There’s competition that we’ve dealt with for years. You can look back and say a brief period with WCW, but the competition we’ve dealt with for years is the NFL, is Major League Baseball. It’s large scale sporting events. It’s political debates. It’s everything that is out there and that’s what we deal with. So, my goal is to put on the best show possible every single week and we’ll see what the future brings because right now, it’s just a bunch of speculation over two-week programming that hasn’t even started yet and there’s no track record of success long-term of a two-hour, weekly live event in any way, shape, or form.”
On the topic of the recent comments made by AEW’s Kenny Omega, Triple H stated he was not upset by the comments made and just wants AEW to bring their best since he will make sure NXT does for Wednesdays.
“It doesn’t matter to me.
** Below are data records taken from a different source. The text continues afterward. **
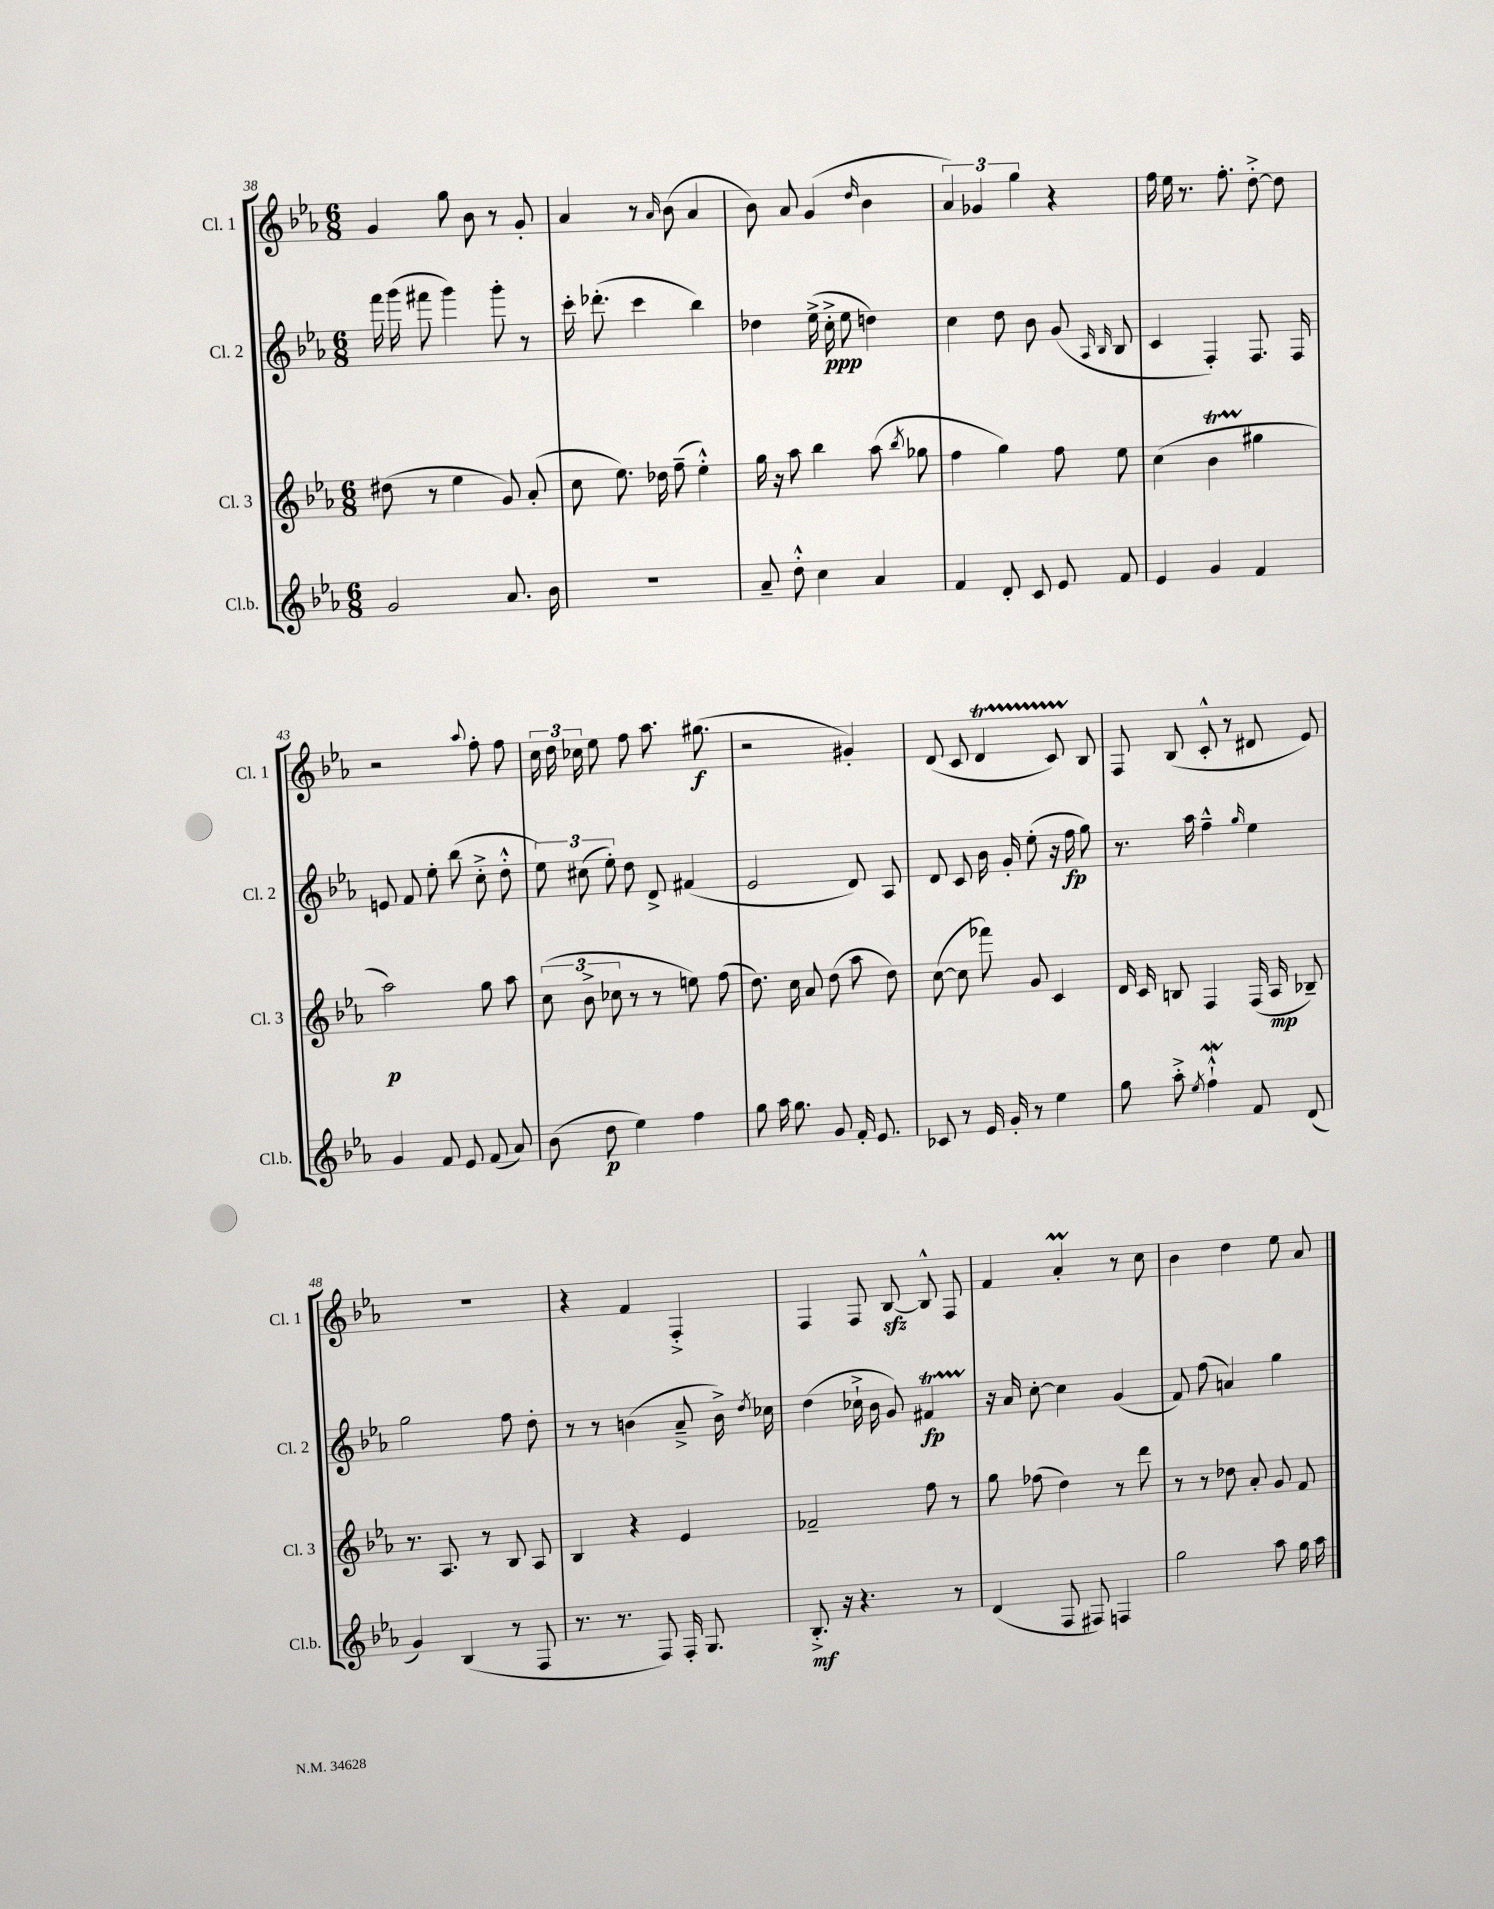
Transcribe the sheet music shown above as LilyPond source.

<<
\new StaffGroup <<
\new Staff = "s0" \with { instrumentName = "Cl. 1" shortInstrumentName = "Cl. 1" } {
    \clef treble \key ees \major \numericTimeSignature \time 6/8
    \autoBeamOff g'4 g''8 bes'8 r8 g'8-. |
    aes'4 r8 \grace { aes'16 } bes'8( aes'4 |
    bes'8) aes'8 g'4( \grace { d''16 } bes'4 |
    \tuplet 3/2 { aes'4) ges'4 g''4 } r4 |
    f''16 ees''16 r8. f''8.-. d''8~-.-> d''8 |
    r2 \appoggiatura { aes''8 } f''8-. f''8 |
    \tuplet 3/2 { c''16 d''16 ces''16 } ees''8 f''8 aes''8. gis''8.\f( |
    r2 gis'4-.) |
    d'8( c'8 d'4\startTrillSpan c'8) bes8\stopTrillSpan |
    f8 bes8( c'8-.-^ r8 dis'8 ees'8) |
    R2. |
    r4 f'4 f4-.-> |
    f4 f8 bes8~\sfz bes8-^ f8 |
    f'4 aes'4-.\prall r8 c''8 |
    bes'4 d''4 ees''8 aes'8 \bar "|." |
}
\new Staff = "s1" \with { instrumentName = "Cl. 2" shortInstrumentName = "Cl. 2" } {
    \clef treble \key ees \major \numericTimeSignature \time 6/8
    \autoBeamOff f'''16 g'''16( fis'''8 g'''4) g'''8-. r8 |
    c'''16-. des'''8.-.( c'''4 bes''4) |
    des''4 ees''16->( c''16-.->\ppp ees''8 d''4) |
    c''4 d''8 bes'8 g'8( \grace { aes16 bes16 } bes8 |
    c'4 f4-.) f8. f16 |
    e'8 f'8 ees''8-. bes''8( c''8-.-> d''8-.-^ |
    \tuplet 3/2 { ees''8) cis''8( ees''8-.) } d''8 d'8-> fis'4( |
    ees'2 d'8) aes8 |
    d'8 c'8 bes'16 g'16-. ees''8-.( r16 f''16\fp g''8) |
    r8. aes''16 f''4---^ \grace { g''16 } ees''4 |
    g''2 f''8 d''8-. |
    r8 r8 b'4( aes'8---> b'16->) \acciaccatura { d''8 } ces''16 |
    d''4( ces''16-!-> bes'16 g'8) fis'4\startTrillSpan\fp |
    r16\stopTrillSpan aes'16 c''8~-. c''4 g'4( |
    f'8) f''8( a'4) g''4 \bar "|." |
}
\new Staff = "s2" \with { instrumentName = "Cl. 3" shortInstrumentName = "Cl. 3" } {
    \clef treble \key ees \major \numericTimeSignature \time 6/8
    \autoBeamOff dis''8( r8 ees''4 g'8) aes'8-.( |
    c''8 ees''8.) des''16 f''8--( ees''4-.-^) |
    g''16 r16 aes''8 bes''4 aes''8( \acciaccatura { bes''8 } ges''8 |
    f''4 g''4) f''8 ees''8 |
    c''4( bes'4\startTrillSpan gis''4\stopTrillSpan |
    aes''2\p) g''8 aes''8 |
    \tuplet 3/2 { c''8( bes'8-> ces''8 } r8 r8 e''8) f''8( |
    d''8.) c''16 aes'8 d''8( aes''8 d''8) |
    c''8~( c''8 fes'''8) g'8 c'4 |
    d'16 c'16 b8 f4 f16( aes16\mp bes8--) |
    r8. aes8. r8 bes8 aes8 |
    bes4 r4 ees'4 |
    fes'2-- f''8 r8 |
    g''8 fes''8( d''4) r8 d'''8 |
    r8 r8 des''8 aes'8-. g'8 f'8 \bar "|." |
}
\new Staff = "s3" \with { instrumentName = "Cl.b." shortInstrumentName = "Cl.b." } {
    \clef treble \key ees \major \numericTimeSignature \time 6/8
    \autoBeamOff g'2 aes'8. bes'16 |
    R2. |
    aes'8-- d''8-.-^ c''4 aes'4 |
    f'4 d'8-. c'8 ees'8 f'8 |
    ees'4 g'4 f'4 |
    g'4 f'8 ees'8 f'8( aes'8) |
    bes'8( d''8\p ees''4) f''4 |
    g''8 aes''16 g''8. g'8 f'16-. ees'8. |
    ces'8 r8 ees'16 g'16-. r8 ees''4 |
    g''8 aes''8-.-> \acciaccatura { ees''8 } f''4-!-^\mordent f'8 d'8( |
    g'4) bes4( r8 f8 |
    r8. r8. f8) f16-. g8. |
    bes8.-.->\mf r16 r4. r8 |
    d'4( f8 fis8) f4 |
    g''2 aes''8 g''16 aes''16 \bar "|." |
}
>>
>>
\layout { \context { \Score currentBarNumber = #38 } }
I’m not sure if you’re aware of social media and that landscape. It’s a fairly negative place (laughs). If you’re going to get thin-skinned and read into stuff and get angry about stuff that people say, it’s gonna be a rough life.
There’s a statement about opinions over the years I’ve heard. Everybody it entitled to their opinion. Everybody is entitled to put an executive tag on the front of their name and think that’s a cool thing. Whatever. It’s all good. Bring your best show. If that’s how you want to look at it, bring your best show. I’ll bring my best show. We’re all good and the winners are the fans and they’ll choose what they want to watch and how. It doesn’t matter to me. It really doesn’t and it’s not my interest and my interest is the best show possible.
I’m going to take the talent roster that we have, I’m going to take the in-ring product that NXT has that I would put up against anything in the world, bar none, and I’m going to put on the best show possible every single week for two hours. My competition is everything else out, but the truth is for our fans, I just want to deliver the best product that I can to them. That’s as far as it goes.”